Kara was extending her hands toward the little girl with more animation and pleasure than Tory had seen her reveal since her accident.

And actually, with a faint shudder, Lucy was drawing away.

An impulse to seize the little girl by the shoulders and forcibly thrust her out of the evergreen cabin assailed Tory.

She moved forward. In the meantime Mr. and Mrs. Hammond, becoming aware of Lucy’s behavior, were endeavoring to conceal her rudeness.

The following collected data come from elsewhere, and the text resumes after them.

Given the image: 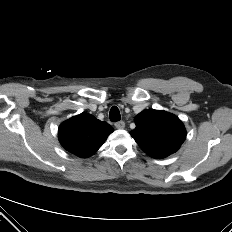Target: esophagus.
Wrapping results in <instances>:
<instances>
[{
	"instance_id": "esophagus-1",
	"label": "esophagus",
	"mask_w": 232,
	"mask_h": 232,
	"mask_svg": "<svg viewBox=\"0 0 232 232\" xmlns=\"http://www.w3.org/2000/svg\"><path fill=\"white\" fill-rule=\"evenodd\" d=\"M115 127L117 129H123L125 127V122L124 121H118L115 123Z\"/></svg>"
}]
</instances>
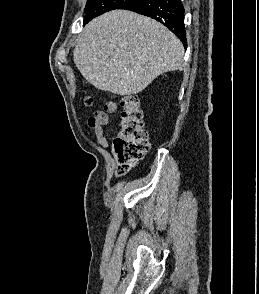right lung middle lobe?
Returning a JSON list of instances; mask_svg holds the SVG:
<instances>
[{
	"instance_id": "obj_1",
	"label": "right lung middle lobe",
	"mask_w": 259,
	"mask_h": 294,
	"mask_svg": "<svg viewBox=\"0 0 259 294\" xmlns=\"http://www.w3.org/2000/svg\"><path fill=\"white\" fill-rule=\"evenodd\" d=\"M133 0H88L84 18V25L89 22L92 18L97 17L105 12L114 9H120L123 5Z\"/></svg>"
}]
</instances>
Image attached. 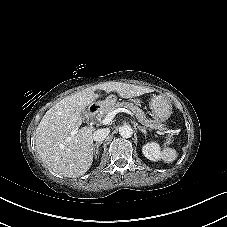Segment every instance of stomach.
Returning <instances> with one entry per match:
<instances>
[{
  "mask_svg": "<svg viewBox=\"0 0 227 227\" xmlns=\"http://www.w3.org/2000/svg\"><path fill=\"white\" fill-rule=\"evenodd\" d=\"M115 95H110L106 103H114L116 101ZM151 115L154 120L161 122L167 120L172 113V105L170 101L162 95L153 96L150 101Z\"/></svg>",
  "mask_w": 227,
  "mask_h": 227,
  "instance_id": "obj_1",
  "label": "stomach"
}]
</instances>
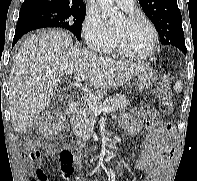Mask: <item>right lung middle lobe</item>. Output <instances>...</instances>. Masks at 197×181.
Returning a JSON list of instances; mask_svg holds the SVG:
<instances>
[{
    "label": "right lung middle lobe",
    "mask_w": 197,
    "mask_h": 181,
    "mask_svg": "<svg viewBox=\"0 0 197 181\" xmlns=\"http://www.w3.org/2000/svg\"><path fill=\"white\" fill-rule=\"evenodd\" d=\"M20 12L41 17L53 23L54 27L71 31L77 40L81 39V26L85 18L86 8L36 5Z\"/></svg>",
    "instance_id": "dd1d6c3e"
}]
</instances>
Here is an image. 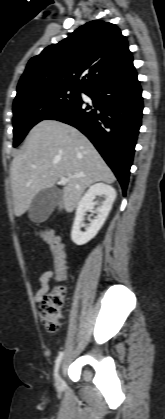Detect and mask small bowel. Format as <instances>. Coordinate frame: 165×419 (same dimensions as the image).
<instances>
[{"label": "small bowel", "instance_id": "small-bowel-1", "mask_svg": "<svg viewBox=\"0 0 165 419\" xmlns=\"http://www.w3.org/2000/svg\"><path fill=\"white\" fill-rule=\"evenodd\" d=\"M42 238L45 240V237L42 234ZM46 241V240H45ZM54 276V272L52 270H46L40 273L39 275V284L40 288L34 295V300L36 302H40L42 298L50 291V280Z\"/></svg>", "mask_w": 165, "mask_h": 419}]
</instances>
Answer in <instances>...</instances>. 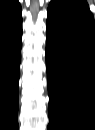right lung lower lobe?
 Instances as JSON below:
<instances>
[{
  "mask_svg": "<svg viewBox=\"0 0 95 130\" xmlns=\"http://www.w3.org/2000/svg\"><path fill=\"white\" fill-rule=\"evenodd\" d=\"M22 24L0 34V110L9 127L17 126Z\"/></svg>",
  "mask_w": 95,
  "mask_h": 130,
  "instance_id": "1",
  "label": "right lung lower lobe"
}]
</instances>
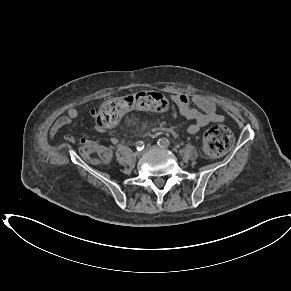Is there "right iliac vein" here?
<instances>
[{"label":"right iliac vein","instance_id":"1","mask_svg":"<svg viewBox=\"0 0 291 291\" xmlns=\"http://www.w3.org/2000/svg\"><path fill=\"white\" fill-rule=\"evenodd\" d=\"M134 155H135L136 157H139V156L142 155V152L136 151V152L134 153Z\"/></svg>","mask_w":291,"mask_h":291}]
</instances>
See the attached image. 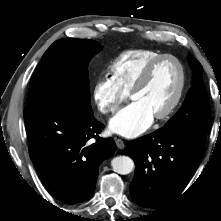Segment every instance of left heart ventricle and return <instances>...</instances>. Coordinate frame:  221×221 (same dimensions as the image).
Instances as JSON below:
<instances>
[{
  "mask_svg": "<svg viewBox=\"0 0 221 221\" xmlns=\"http://www.w3.org/2000/svg\"><path fill=\"white\" fill-rule=\"evenodd\" d=\"M179 80L178 65L173 60H165L154 69L148 83L131 100L142 104L154 117L169 106L176 94Z\"/></svg>",
  "mask_w": 221,
  "mask_h": 221,
  "instance_id": "1",
  "label": "left heart ventricle"
}]
</instances>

“Kara, Lucy has been insisting each day that we bring her to see you. We did not know at first that you had gone from the Gray House. Afterwards Mr. Hammond was away for a short time and we were waiting for him,” Mrs. Hammond remarked, speaking hurriedly but with extreme graciousness.

She was a pretty, exquisitely dressed woman of about thirty years with light brown hair and eyes. She appeared an agreeable society woman but without any especial force of character. Evidently if she cared a great deal for Lucy, the little girl in time would have small difficulty in having her own way.

This would not be equally true with Mr. Hammond.

At present he was divided by annoyance with his adopted daughter and a kind of puzzled curiosity.

He was staring about the gay room filled with girls and then at the figure in the wheeled chair.

Kara appeared to be interested in no one save Lucy.